BEGIN Extracted entries
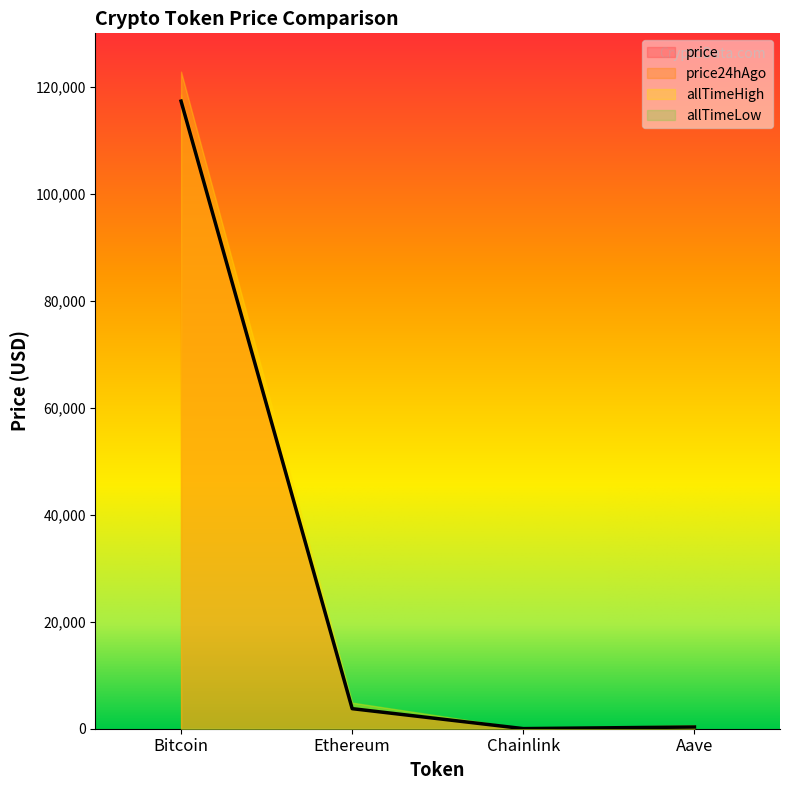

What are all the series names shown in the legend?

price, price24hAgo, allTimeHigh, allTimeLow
END Extracted entries
BEGIN Extracted entries
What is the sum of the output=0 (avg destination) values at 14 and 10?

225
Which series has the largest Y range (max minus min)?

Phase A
END Extracted entries
Update the part of the material that opens with the line containing "What are all" and closes with the line containing "price, price24hAgo, allTimeHigh, allTimeLow", replacing "legend" with "key" and leaving everything else unchanged. Give only those lines.

*Final answer:*
What are all the series names shown in the key?

price, price24hAgo, allTimeHigh, allTimeLow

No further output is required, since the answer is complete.